By the Blouin News Politics staff

Boehner imposes will in latest debt ceiling fight

by in U.S..

Speaker John Boehner (R-OH) on Capitol Hill in Washington, DC. (Alex Wong/Getty Images)

The Republican Party elite and some of its allies in the business world have been alternately delighted and horrified by the Tea Party caucus they empowered in the 2010 and 2012 election cycles. On Tuesday, that horror was temporarily dissipated when House Speaker John Boehner announced he would advance a ‘clean’ bill to raise the national debt ceiling, conservative protests be damned. Passing an increase in the borrowing limit without cuts in spending to compensate for it has become anathema to the right, whose champions have spooked investors repeatedly in recent years by using the debt limit as a blunt instrument to advance their agenda and build national profiles.

VISUAL CONTEXT: Debt limit votes

Courtesy of Christian Science Monitor (Research: Allison Terry, Graphic: Jake Turcotte).

But restiveness in the GOP caucus, highlighted most of all by Senator Rand Paul’s dramatic filibuster of drone policy last year that ultimately failed to block John Brennan from taking the helm of the Central Intelligence Agency, is no longer a shock to Boehner and his lieutenants. On the contrary, this quick, anti-climactic resolution of the latest debt ceiling hike suggests the GOP elite is determined not to provide the Tea Party with yet another stint before the national microphone.

The only question, then, is how conservative activists and organizations like the Koch brothers-backed Americans for Prosperity can effectively push back.
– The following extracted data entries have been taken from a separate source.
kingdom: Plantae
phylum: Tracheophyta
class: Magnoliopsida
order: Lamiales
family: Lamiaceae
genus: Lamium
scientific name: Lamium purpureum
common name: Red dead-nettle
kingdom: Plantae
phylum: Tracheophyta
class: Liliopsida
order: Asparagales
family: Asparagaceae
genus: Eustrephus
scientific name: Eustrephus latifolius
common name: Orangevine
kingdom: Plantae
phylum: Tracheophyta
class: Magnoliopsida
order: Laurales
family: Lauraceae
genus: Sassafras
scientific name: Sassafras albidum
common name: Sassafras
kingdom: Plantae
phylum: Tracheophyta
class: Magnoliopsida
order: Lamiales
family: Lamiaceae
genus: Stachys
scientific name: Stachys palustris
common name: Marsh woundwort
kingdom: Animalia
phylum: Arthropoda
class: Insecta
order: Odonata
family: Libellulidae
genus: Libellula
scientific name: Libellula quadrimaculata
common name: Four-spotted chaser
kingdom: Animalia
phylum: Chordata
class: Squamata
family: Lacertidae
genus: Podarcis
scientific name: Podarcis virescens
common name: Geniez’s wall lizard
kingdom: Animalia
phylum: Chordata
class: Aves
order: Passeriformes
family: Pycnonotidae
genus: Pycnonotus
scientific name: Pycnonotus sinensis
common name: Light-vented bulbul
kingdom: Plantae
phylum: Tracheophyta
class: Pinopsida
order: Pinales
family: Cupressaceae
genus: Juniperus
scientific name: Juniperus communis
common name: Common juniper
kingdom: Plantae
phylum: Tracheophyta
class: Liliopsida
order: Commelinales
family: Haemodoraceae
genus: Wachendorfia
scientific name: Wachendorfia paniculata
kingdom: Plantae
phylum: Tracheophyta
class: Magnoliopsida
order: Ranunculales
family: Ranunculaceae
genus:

It’s not enough to call for Boehner’s head, as they’ve been doing that for years to little effect. Indeed, the speaker may not be popular among doctrinaire conservatives, but no one else — not even the ultra-ambitious types like Virginia Rep. Eric Cantor and Wisconsin Congressman Paul Ryan — wants his job, as disappointing the base is practically baked into the cake when a Democratic president is sitting pretty on the other side of Pennsylvania Avenue. In that sense, Boehner is essentially calling the Tea Party’s bluff, daring it to mount a formal challenge to his power on a scale not yet seen.